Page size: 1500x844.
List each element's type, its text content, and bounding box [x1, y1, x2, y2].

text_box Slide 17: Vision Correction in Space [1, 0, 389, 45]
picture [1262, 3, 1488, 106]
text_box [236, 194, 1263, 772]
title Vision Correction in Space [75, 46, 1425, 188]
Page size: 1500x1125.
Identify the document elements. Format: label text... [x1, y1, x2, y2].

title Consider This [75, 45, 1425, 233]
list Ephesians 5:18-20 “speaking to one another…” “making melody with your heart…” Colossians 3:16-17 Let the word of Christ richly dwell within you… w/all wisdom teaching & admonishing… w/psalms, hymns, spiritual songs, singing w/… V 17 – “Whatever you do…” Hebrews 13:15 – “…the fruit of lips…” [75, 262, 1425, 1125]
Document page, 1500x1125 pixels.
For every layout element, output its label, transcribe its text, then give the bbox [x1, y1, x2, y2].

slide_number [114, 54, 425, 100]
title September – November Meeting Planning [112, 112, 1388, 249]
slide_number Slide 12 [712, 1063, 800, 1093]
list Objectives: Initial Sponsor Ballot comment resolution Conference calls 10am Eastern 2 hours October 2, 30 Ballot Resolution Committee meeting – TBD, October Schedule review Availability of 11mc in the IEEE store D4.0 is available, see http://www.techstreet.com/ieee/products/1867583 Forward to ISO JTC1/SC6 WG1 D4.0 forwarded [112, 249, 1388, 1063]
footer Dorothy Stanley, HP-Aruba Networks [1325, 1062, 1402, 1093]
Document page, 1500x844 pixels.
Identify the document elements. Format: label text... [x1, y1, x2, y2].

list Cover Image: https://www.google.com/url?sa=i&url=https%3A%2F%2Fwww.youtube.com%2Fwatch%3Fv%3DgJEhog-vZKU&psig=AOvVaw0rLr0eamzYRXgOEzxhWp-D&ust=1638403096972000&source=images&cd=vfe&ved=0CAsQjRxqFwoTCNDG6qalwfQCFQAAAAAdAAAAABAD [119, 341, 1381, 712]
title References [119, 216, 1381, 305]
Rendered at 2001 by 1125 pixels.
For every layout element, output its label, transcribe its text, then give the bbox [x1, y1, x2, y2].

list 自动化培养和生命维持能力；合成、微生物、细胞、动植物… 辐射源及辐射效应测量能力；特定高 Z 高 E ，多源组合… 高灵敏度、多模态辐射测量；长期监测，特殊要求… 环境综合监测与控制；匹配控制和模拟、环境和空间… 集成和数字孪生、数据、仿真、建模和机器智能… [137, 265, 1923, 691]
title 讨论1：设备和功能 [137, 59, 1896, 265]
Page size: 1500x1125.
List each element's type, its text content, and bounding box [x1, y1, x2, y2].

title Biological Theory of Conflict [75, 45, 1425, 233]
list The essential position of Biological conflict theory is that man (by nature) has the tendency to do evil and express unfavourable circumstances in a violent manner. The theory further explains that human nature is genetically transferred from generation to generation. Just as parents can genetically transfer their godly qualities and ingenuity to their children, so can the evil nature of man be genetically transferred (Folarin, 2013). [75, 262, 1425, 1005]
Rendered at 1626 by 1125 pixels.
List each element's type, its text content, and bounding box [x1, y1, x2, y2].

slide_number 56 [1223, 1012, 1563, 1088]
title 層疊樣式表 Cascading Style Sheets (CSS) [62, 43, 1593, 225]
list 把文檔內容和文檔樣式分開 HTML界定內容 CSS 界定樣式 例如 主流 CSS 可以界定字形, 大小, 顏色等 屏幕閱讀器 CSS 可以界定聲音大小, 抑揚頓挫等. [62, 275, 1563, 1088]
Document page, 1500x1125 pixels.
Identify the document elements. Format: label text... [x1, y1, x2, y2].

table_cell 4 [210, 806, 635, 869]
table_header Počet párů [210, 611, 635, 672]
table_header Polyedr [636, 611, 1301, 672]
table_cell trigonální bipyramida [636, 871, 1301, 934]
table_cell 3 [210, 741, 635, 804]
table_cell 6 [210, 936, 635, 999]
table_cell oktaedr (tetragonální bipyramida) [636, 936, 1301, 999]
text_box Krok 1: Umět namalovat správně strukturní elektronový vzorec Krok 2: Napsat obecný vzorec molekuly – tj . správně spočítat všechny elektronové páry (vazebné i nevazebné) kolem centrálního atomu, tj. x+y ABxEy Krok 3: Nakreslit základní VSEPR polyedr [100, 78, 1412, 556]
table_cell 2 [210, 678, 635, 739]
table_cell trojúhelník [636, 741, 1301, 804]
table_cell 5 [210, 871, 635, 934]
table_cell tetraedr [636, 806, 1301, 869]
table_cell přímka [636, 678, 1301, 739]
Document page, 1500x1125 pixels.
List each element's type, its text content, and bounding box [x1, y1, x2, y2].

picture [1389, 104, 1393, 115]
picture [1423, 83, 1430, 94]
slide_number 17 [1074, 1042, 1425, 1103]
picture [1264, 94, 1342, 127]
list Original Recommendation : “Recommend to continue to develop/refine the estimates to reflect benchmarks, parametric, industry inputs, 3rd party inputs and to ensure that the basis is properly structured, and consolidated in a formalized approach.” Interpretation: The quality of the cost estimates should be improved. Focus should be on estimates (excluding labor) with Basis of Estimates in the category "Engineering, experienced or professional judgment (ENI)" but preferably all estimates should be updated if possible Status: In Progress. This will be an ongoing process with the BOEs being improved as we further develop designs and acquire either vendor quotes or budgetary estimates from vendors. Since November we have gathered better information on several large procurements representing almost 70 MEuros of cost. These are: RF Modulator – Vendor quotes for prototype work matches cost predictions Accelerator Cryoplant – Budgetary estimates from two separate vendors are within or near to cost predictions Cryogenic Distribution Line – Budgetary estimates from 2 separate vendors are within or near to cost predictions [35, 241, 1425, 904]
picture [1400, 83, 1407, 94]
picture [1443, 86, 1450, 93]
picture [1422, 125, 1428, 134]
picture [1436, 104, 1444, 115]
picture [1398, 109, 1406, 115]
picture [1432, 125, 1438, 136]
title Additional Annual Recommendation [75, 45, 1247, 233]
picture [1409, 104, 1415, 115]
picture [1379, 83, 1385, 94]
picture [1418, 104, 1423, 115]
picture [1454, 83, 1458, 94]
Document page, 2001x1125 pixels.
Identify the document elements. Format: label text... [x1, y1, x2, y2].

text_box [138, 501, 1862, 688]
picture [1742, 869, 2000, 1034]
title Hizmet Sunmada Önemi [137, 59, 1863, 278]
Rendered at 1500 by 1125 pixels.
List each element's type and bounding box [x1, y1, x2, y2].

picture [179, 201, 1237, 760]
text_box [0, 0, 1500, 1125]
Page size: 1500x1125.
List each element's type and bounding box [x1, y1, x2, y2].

________________________

**Task**. Transcribe every line of the data, exactly as it stands.

**Response to this task**.
Page size: 1500x844.
List each element's type, its text content, and bounding box [x1, y1, x2, y2].

text_box Slide 17: Vision Correction in Space [1, 0, 389, 45]
picture [1262, 3, 1488, 106]
text_box [236, 194, 1263, 772]
title Vision Correction in Space [75, 46, 1425, 188]
Page size: 1500x1125.
Identify the document elements. Format: label text... [x1, y1, x2, y2].

title Consider This [75, 45, 1425, 233]
list Ephesians 5:18-20 “speaking to one another…” “making melody with your heart…” Colossians 3:16-17 Let the word of Christ richly dwell within you… w/all wisdom teaching & admonishing… w/psalms, hymns, spiritual songs, singing w/… V 17 – “Whatever you do…” Hebrews 13:15 – “…the fruit of lips…” [75, 262, 1425, 1125]
Document page, 1500x1125 pixels.
For every layout element, output its label, transcribe its text, then give the bbox [x1, y1, x2, y2].

slide_number [114, 54, 425, 100]
title September – November Meeting Planning [112, 112, 1388, 249]
slide_number Slide 12 [712, 1063, 800, 1093]
list Objectives: Initial Sponsor Ballot comment resolution Conference calls 10am Eastern 2 hours October 2, 30 Ballot Resolution Committee meeting – TBD, October Schedule review Availability of 11mc in the IEEE store D4.0 is available, see http://www.techstreet.com/ieee/products/1867583 Forward to ISO JTC1/SC6 WG1 D4.0 forwarded [112, 249, 1388, 1063]
footer Dorothy Stanley, HP-Aruba Networks [1325, 1062, 1402, 1093]
Document page, 1500x844 pixels.
Identify the document elements. Format: label text... [x1, y1, x2, y2].

list Cover Image: https://www.google.com/url?sa=i&url=https%3A%2F%2Fwww.youtube.com%2Fwatch%3Fv%3DgJEhog-vZKU&psig=AOvVaw0rLr0eamzYRXgOEzxhWp-D&ust=1638403096972000&source=images&cd=vfe&ved=0CAsQjRxqFwoTCNDG6qalwfQCFQAAAAAdAAAAABAD [119, 341, 1381, 712]
title References [119, 216, 1381, 305]
Rendered at 2001 by 1125 pixels.
For every layout element, output its label, transcribe its text, then give the bbox [x1, y1, x2, y2].

list 自动化培养和生命维持能力；合成、微生物、细胞、动植物… 辐射源及辐射效应测量能力；特定高 Z 高 E ，多源组合… 高灵敏度、多模态辐射测量；长期监测，特殊要求… 环境综合监测与控制；匹配控制和模拟、环境和空间… 集成和数字孪生、数据、仿真、建模和机器智能… [137, 265, 1923, 691]
title 讨论1：设备和功能 [137, 59, 1896, 265]
Page size: 1500x1125.
List each element's type, its text content, and bounding box [x1, y1, x2, y2].

title Biological Theory of Conflict [75, 45, 1425, 233]
list The essential position of Biological conflict theory is that man (by nature) has the tendency to do evil and express unfavourable circumstances in a violent manner. The theory further explains that human nature is genetically transferred from generation to generation. Just as parents can genetically transfer their godly qualities and ingenuity to their children, so can the evil nature of man be genetically transferred (Folarin, 2013). [75, 262, 1425, 1005]
Rendered at 1626 by 1125 pixels.
List each element's type, its text content, and bounding box [x1, y1, x2, y2].

slide_number 56 [1223, 1012, 1563, 1088]
title 層疊樣式表 Cascading Style Sheets (CSS) [62, 43, 1593, 225]
list 把文檔內容和文檔樣式分開 HTML界定內容 CSS 界定樣式 例如 主流 CSS 可以界定字形, 大小, 顏色等 屏幕閱讀器 CSS 可以界定聲音大小, 抑揚頓挫等. [62, 275, 1563, 1088]
Document page, 1500x1125 pixels.
Identify the document elements. Format: label text... [x1, y1, x2, y2].

table_cell 4 [210, 806, 635, 869]
table_header Počet párů [210, 611, 635, 672]
table_header Polyedr [636, 611, 1301, 672]
table_cell trigonální bipyramida [636, 871, 1301, 934]
table_cell 3 [210, 741, 635, 804]
table_cell 6 [210, 936, 635, 999]
table_cell oktaedr (tetragonální bipyramida) [636, 936, 1301, 999]
text_box Krok 1: Umět namalovat správně strukturní elektronový vzorec Krok 2: Napsat obecný vzorec molekuly – tj . správně spočítat všechny elektronové páry (vazebné i nevazebné) kolem centrálního atomu, tj. x+y ABxEy Krok 3: Nakreslit základní VSEPR polyedr [100, 78, 1412, 556]
table_cell 2 [210, 678, 635, 739]
table_cell trojúhelník [636, 741, 1301, 804]
table_cell 5 [210, 871, 635, 934]
table_cell tetraedr [636, 806, 1301, 869]
table_cell přímka [636, 678, 1301, 739]
Document page, 1500x1125 pixels.
List each element's type, its text content, and bounding box [x1, y1, x2, y2].

picture [1389, 104, 1393, 115]
picture [1423, 83, 1430, 94]
slide_number 17 [1074, 1042, 1425, 1103]
picture [1264, 94, 1342, 127]
list Original Recommendation : “Recommend to continue to develop/refine the estimates to reflect benchmarks, parametric, industry inputs, 3rd party inputs and to ensure that the basis is properly structured, and consolidated in a formalized approach.” Interpretation: The quality of the cost estimates should be improved. Focus should be on estimates (excluding labor) with Basis of Estimates in the category "Engineering, experienced or professional judgment (ENI)" but preferably all estimates should be updated if possible Status: In Progress. This will be an ongoing process with the BOEs being improved as we further develop designs and acquire either vendor quotes or budgetary estimates from vendors. Since November we have gathered better information on several large procurements representing almost 70 MEuros of cost. These are: RF Modulator – Vendor quotes for prototype work matches cost predictions Accelerator Cryoplant – Budgetary estimates from two separate vendors are within or near to cost predictions Cryogenic Distribution Line – Budgetary estimates from 2 separate vendors are within or near to cost predictions [35, 241, 1425, 904]
picture [1400, 83, 1407, 94]
picture [1443, 86, 1450, 93]
picture [1422, 125, 1428, 134]
picture [1436, 104, 1444, 115]
picture [1398, 109, 1406, 115]
picture [1432, 125, 1438, 136]
title Additional Annual Recommendation [75, 45, 1247, 233]
picture [1409, 104, 1415, 115]
picture [1379, 83, 1385, 94]
picture [1418, 104, 1423, 115]
picture [1454, 83, 1458, 94]
Document page, 2001x1125 pixels.
Identify the document elements. Format: label text... [x1, y1, x2, y2].

text_box [138, 501, 1862, 688]
picture [1742, 869, 2000, 1034]
title Hizmet Sunmada Önemi [137, 59, 1863, 278]
Rendered at 1500 by 1125 pixels.
List each element's type and bounding box [x1, y1, x2, y2].

picture [179, 201, 1237, 760]
text_box [0, 0, 1500, 1125]
Page size: 1500x1125.
List each element's type and bounding box [x1, y1, x2, y2].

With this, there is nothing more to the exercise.